- **TO-DO ITEM**
Among the lines below, a stretch begins at the one with "clear evidence was" and ends at the one with "This case provides". Repeat that stretch exactly, ends included.

- **DATASET EXTRACT**
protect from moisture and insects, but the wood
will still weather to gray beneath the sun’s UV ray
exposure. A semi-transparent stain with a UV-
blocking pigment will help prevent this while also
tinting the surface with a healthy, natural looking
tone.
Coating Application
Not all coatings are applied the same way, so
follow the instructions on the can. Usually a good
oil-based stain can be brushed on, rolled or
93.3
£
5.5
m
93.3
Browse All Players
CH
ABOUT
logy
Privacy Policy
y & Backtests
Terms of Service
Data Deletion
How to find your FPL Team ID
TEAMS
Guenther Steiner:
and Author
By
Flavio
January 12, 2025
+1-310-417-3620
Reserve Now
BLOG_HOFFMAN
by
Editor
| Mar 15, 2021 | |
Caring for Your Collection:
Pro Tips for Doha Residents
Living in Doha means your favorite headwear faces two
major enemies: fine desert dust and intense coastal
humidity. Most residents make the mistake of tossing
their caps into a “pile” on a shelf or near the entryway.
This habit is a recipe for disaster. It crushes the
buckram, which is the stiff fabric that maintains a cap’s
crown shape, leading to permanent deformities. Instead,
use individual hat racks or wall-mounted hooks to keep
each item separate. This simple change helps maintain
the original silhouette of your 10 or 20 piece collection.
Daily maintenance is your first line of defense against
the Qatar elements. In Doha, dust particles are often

==

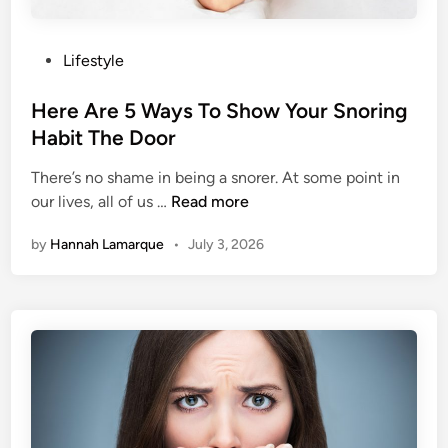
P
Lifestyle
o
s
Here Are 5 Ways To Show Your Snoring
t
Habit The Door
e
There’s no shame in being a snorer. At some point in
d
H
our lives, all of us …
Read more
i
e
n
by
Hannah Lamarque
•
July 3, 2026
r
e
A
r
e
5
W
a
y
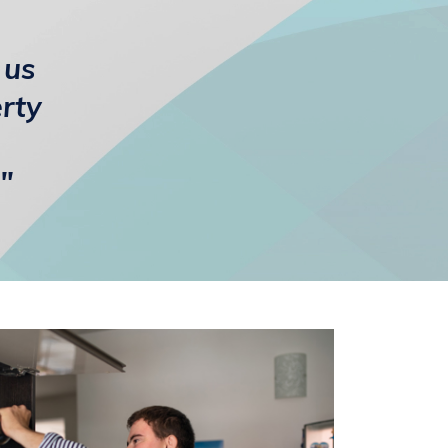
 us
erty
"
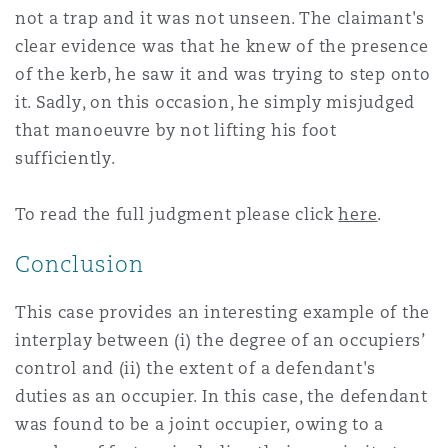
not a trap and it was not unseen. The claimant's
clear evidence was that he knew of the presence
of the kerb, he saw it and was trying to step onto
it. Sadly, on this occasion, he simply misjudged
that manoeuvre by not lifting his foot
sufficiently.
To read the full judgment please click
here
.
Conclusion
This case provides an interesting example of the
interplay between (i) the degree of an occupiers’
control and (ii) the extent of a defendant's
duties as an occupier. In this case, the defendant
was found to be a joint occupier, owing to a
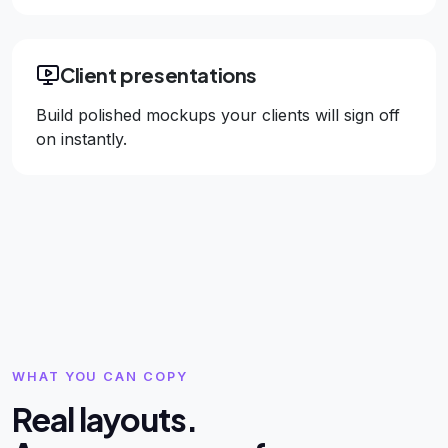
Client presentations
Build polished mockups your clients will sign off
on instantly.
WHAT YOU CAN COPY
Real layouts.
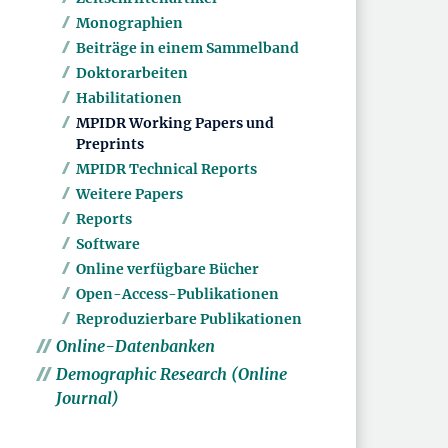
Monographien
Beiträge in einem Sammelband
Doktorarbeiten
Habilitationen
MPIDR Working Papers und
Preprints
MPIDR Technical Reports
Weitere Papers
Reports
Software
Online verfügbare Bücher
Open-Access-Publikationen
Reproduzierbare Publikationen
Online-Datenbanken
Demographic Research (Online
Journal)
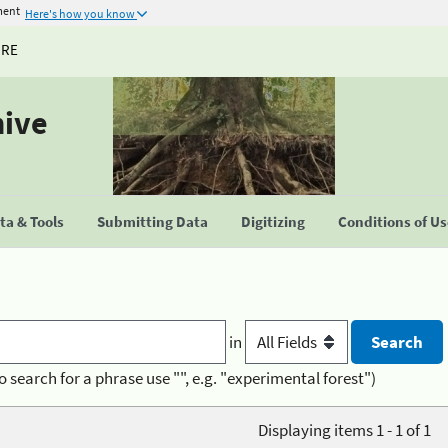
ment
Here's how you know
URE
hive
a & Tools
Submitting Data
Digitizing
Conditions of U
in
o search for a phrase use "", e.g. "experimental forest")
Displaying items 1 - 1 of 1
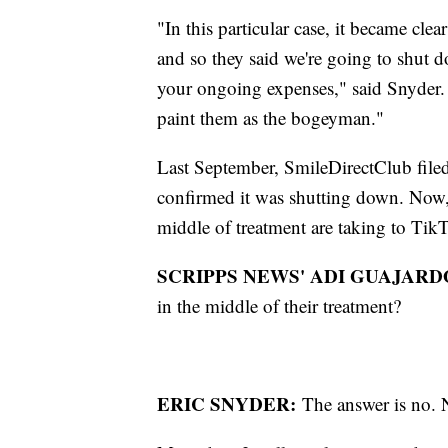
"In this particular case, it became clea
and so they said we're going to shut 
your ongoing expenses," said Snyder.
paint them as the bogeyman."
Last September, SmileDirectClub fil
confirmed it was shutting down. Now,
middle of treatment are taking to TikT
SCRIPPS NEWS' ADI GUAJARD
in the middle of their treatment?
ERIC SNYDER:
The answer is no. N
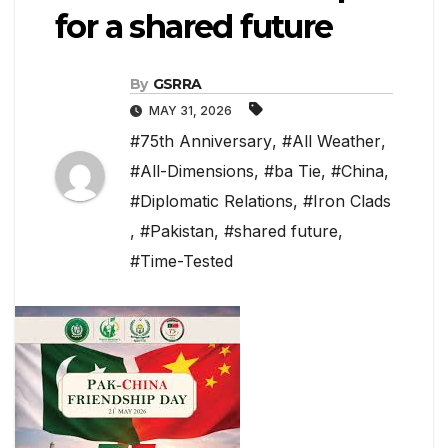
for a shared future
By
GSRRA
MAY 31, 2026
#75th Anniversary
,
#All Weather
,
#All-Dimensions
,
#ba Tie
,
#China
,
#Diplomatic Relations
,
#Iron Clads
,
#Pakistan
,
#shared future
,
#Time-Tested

- **ANSWER TO THE EXERCISE**
clear evidence was that he knew of the presence
of the kerb, he saw it and was trying to step onto
it. Sadly, on this occasion, he simply misjudged
that manoeuvre by not lifting his foot
sufficiently.
To read the full judgment please click
here
.
Conclusion
This case provides an interesting example of the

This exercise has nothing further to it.